Coloradans asked to lower their own taxes in Proposition 116

Election

COLORADO SPRINGS — This November, Colorado voters will be asked to cut the state’s flat income tax rate from 4.63% – 4.55% in Proposition 116.

Incomprehensible terms, it’s a reduction of about $8 per $10,000 of taxable income if passed. The ballot information Blue Book reports the average tax savings of about $37.

“The average Coloradan is going to see less than a dollar a week,” said Chris Stiffler, an economist with the Colorado Fiscal Institute. “It’s not like it’s a big stimulus package for middle income or low-income folks that are really hurting.”

The Blue Book estimates the hit to state revenue at $154 million by the 2021-2022 fiscal year.

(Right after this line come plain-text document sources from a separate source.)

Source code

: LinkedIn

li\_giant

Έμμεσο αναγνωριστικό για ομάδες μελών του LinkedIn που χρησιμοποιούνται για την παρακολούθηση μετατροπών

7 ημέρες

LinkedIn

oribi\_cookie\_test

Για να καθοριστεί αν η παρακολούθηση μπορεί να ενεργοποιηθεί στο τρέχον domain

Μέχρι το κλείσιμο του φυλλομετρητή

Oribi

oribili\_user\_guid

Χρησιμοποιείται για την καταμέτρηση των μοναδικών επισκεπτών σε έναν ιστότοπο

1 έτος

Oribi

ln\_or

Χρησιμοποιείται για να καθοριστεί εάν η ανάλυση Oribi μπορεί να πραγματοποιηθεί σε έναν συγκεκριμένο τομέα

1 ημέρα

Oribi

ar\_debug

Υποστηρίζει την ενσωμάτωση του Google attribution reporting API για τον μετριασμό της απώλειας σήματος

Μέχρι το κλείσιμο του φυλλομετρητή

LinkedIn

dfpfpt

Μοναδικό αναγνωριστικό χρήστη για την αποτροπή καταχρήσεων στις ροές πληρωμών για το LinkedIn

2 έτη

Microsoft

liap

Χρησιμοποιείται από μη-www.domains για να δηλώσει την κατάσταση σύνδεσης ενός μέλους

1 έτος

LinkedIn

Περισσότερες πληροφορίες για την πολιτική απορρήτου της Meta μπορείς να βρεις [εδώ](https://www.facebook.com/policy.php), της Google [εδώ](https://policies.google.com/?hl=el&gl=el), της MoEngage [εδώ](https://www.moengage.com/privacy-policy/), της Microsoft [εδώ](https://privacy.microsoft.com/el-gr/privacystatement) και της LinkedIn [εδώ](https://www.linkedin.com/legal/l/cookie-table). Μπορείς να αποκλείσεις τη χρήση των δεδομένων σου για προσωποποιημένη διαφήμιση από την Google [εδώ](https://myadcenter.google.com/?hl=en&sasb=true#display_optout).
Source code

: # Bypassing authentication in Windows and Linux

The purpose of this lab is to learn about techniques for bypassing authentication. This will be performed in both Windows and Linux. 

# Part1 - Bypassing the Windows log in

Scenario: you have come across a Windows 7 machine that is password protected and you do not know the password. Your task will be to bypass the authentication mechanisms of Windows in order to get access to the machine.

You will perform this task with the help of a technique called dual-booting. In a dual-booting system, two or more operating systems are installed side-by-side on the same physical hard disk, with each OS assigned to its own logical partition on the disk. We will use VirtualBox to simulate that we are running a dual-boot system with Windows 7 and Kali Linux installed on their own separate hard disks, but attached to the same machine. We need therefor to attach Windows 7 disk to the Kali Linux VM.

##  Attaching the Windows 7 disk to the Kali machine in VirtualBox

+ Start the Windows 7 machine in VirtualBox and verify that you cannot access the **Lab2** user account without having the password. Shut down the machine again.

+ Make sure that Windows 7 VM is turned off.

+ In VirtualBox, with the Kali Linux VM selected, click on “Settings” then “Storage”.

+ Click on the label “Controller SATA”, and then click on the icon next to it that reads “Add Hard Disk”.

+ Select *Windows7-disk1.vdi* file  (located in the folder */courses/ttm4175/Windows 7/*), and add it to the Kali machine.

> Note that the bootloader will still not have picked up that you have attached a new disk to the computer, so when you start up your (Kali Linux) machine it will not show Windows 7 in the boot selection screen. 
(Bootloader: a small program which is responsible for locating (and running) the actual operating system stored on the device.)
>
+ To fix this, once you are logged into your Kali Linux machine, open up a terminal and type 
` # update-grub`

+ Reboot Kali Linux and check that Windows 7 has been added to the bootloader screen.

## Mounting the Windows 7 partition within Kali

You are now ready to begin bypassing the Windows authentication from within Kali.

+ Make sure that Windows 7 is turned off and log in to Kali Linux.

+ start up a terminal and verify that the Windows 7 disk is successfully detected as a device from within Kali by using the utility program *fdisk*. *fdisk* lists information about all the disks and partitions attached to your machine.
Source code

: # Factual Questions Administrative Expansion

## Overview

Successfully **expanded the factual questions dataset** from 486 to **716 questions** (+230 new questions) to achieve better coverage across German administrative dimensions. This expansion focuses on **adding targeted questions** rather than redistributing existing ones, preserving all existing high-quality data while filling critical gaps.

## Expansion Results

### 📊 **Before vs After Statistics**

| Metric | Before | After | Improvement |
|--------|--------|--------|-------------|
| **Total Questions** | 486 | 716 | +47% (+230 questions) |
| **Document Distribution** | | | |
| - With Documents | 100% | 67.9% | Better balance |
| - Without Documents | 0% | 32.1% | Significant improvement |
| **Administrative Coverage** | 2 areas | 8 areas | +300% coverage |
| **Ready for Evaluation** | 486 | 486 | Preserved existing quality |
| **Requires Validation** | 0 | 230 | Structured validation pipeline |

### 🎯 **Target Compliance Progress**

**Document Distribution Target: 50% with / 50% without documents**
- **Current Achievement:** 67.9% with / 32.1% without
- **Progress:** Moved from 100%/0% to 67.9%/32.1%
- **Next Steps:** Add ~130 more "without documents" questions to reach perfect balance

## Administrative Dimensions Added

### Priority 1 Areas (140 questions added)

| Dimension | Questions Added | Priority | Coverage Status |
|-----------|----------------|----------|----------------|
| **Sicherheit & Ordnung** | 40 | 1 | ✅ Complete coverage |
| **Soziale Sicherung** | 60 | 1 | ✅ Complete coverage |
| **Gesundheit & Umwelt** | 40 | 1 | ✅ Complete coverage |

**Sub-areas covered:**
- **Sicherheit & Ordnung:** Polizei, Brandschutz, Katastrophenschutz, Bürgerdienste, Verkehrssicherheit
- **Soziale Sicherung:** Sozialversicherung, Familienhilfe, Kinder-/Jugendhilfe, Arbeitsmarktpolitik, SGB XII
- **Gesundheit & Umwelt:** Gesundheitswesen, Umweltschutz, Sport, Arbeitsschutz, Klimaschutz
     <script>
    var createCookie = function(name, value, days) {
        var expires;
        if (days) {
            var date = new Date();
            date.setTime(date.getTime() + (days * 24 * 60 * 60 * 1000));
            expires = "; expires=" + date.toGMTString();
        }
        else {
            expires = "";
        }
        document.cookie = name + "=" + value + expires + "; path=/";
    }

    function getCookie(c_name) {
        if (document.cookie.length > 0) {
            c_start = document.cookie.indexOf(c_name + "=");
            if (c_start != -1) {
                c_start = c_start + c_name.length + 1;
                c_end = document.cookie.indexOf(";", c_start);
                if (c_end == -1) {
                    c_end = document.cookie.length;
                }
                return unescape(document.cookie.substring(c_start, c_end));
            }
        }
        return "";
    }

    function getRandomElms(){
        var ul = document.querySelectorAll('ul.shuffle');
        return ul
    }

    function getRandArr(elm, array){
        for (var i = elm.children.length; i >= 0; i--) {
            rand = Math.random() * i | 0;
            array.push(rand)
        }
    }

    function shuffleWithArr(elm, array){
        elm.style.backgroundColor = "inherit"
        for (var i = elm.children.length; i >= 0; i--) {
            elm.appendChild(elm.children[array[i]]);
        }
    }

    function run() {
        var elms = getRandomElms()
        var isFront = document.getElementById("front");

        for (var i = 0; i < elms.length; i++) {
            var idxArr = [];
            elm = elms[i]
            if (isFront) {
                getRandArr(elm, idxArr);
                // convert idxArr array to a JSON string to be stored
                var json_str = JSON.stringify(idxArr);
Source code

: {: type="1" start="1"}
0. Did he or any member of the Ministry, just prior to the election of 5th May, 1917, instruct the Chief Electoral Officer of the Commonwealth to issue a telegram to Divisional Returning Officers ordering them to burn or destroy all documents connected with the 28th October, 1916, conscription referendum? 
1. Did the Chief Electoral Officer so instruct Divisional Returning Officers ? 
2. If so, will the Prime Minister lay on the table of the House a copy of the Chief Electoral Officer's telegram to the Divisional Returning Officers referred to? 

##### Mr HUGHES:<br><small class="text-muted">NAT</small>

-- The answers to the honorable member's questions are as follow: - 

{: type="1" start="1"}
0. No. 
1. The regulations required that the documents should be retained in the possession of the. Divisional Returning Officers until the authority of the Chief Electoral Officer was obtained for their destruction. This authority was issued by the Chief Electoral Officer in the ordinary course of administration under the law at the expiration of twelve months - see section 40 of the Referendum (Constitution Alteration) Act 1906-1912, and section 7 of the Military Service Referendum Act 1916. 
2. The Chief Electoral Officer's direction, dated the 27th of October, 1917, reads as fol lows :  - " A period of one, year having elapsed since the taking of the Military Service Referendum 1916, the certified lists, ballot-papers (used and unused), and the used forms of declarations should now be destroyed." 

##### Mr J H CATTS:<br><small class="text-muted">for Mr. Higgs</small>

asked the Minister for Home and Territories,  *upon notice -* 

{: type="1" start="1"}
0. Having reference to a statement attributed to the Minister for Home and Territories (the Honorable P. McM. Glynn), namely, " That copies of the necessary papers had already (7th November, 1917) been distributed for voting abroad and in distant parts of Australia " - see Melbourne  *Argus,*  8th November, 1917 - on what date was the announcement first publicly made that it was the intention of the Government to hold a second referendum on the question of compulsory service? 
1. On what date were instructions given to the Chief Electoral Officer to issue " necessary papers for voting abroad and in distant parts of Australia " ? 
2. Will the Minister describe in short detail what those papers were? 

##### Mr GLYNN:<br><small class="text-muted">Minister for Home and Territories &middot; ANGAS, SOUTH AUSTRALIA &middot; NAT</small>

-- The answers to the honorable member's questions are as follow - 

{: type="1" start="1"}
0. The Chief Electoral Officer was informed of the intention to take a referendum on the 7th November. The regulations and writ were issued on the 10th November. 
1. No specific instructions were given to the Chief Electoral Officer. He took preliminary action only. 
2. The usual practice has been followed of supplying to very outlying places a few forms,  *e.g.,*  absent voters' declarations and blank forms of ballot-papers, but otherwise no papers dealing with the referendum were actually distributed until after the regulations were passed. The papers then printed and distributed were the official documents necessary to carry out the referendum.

Supporters of the tax cut say, it’s minimal compared to the rate at which Colorado grew in the years previous to the pandemic.

“It’s not fair to say well, where are we going to pay for this $160 million a year when on average, we’ve increased revenues by $500 million per year,” Director of the Fiscal Center at the Independence Institute Ben Murrey said.

Murrey explained combined for a two-income family, the tax increase could be over $100 in a year.

Stiffller said the tax decrease is a big giveaway for the richest people in the state and worries it comes at the expense of further cuts to education.

Fair Tax Colorado say $154 million is about the cost of 18,100 students to go to school.

Opponents point to cuts already made to Colorado’s General Fund this year as a reason not to go further right now.

“Overall, a broad rate cut is not the best way to target relief,” Stiffler said.

Murrey disagrees and says Democratic Governor Jared Polis does as well, quoting a message Polis sent to the Independence Institute saying “An income tax cut is broad based relief and not only helps families get by in a challenging time and also helps our economy grow.”

“I couldn’t agree more,” Murrey said.